Artigo

Tempo de eleição

Atualizada em 11/10/2022 às 12h18

O ano era 2005. Estava no início do período Legislativo, quando liguei para o suplente de deputado estadual Afonso Manoel solicitando que comparecesse ao meu gabinete na Assembleia Legislativa. Ao chegar, entreguei a ele um envelope. Ao abrir, ele ficou atônito com o conteúdo. Era a minha renúncia, abdicando a seu favor, do último ano de meu mandato.

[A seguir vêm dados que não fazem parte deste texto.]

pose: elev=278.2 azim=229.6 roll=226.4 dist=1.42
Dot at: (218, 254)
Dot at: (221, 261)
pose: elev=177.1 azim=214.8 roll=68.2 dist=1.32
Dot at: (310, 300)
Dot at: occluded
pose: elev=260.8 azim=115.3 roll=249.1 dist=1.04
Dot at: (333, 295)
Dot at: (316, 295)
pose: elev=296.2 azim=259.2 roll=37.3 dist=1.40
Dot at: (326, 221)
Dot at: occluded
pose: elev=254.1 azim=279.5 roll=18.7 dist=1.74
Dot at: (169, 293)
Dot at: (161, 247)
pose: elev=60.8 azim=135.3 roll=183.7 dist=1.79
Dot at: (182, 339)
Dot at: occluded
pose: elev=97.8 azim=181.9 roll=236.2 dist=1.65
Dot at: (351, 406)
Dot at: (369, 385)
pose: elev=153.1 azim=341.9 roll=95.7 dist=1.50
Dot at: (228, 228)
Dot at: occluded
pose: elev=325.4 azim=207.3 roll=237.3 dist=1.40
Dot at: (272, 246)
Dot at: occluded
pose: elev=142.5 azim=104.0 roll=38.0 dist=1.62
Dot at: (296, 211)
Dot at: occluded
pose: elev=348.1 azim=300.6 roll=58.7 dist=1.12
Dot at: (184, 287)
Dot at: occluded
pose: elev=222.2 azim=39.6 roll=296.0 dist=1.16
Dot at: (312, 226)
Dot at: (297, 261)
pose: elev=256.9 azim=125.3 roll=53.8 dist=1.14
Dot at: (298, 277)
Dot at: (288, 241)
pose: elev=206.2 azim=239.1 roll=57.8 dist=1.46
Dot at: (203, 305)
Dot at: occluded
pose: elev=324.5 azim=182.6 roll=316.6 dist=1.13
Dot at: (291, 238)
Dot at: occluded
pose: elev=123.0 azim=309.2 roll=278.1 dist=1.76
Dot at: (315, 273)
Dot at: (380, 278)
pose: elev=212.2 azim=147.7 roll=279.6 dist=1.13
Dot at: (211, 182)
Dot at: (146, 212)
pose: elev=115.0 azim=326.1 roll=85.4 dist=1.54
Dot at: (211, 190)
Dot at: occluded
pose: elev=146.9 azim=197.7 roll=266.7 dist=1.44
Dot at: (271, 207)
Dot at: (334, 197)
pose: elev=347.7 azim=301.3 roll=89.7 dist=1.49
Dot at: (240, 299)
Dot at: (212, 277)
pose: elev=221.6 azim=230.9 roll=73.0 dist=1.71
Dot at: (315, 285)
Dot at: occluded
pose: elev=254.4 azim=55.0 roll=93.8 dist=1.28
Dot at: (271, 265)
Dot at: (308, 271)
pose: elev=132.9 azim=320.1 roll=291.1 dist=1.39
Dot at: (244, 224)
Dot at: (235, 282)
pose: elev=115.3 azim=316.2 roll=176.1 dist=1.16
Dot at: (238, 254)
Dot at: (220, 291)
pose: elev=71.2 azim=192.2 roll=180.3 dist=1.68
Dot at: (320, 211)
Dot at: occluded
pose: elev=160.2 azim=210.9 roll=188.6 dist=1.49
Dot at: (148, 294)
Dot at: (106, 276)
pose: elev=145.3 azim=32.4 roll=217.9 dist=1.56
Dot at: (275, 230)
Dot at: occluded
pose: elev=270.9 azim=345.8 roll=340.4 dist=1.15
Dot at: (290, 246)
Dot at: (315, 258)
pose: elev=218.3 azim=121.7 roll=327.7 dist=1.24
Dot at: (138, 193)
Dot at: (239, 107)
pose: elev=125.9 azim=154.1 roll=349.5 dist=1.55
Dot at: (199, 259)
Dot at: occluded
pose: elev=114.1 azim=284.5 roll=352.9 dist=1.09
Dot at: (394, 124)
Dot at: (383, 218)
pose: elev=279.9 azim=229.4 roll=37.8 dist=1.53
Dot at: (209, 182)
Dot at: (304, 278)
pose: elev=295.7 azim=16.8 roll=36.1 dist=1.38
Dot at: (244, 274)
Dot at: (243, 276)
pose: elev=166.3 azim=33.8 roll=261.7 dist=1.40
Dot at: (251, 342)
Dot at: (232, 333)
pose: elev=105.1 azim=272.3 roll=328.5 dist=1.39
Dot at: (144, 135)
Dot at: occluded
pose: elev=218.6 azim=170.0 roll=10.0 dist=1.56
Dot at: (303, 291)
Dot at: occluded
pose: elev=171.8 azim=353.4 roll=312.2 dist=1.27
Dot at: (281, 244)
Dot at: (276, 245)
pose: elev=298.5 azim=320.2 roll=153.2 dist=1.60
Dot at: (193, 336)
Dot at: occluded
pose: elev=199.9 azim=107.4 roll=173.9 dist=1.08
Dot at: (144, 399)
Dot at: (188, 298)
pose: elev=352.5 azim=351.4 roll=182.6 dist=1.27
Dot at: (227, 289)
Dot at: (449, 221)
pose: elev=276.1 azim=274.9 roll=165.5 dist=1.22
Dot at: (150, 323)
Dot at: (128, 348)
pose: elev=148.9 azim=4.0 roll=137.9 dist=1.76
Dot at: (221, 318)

Havia lido um poema de Jessiê Quirino, que discorria sobre a vida de candidato em busca de sua eleição:

“Primeiro - dizia o poeta - era preciso começar a juntar dinheiro, para depois começar a juntar gente. Ficar refém da língua do povo. Levar fama de ser corno, baitola e ladrão. Gritar aleluia em igreja de crente. Alegrar sessão espírita. Assistir meia missa e sair comungado. Botar no braço menino novo com fundo cagado. Tomar cerveja quente de espuma murcha. Entregar taça de campeão a time safado. Chorar em velório de desconhecido. Comprar votos em dia de eleição e, depois de eleito, começar tudo de novo... Deus me livre de eu sair candidato!”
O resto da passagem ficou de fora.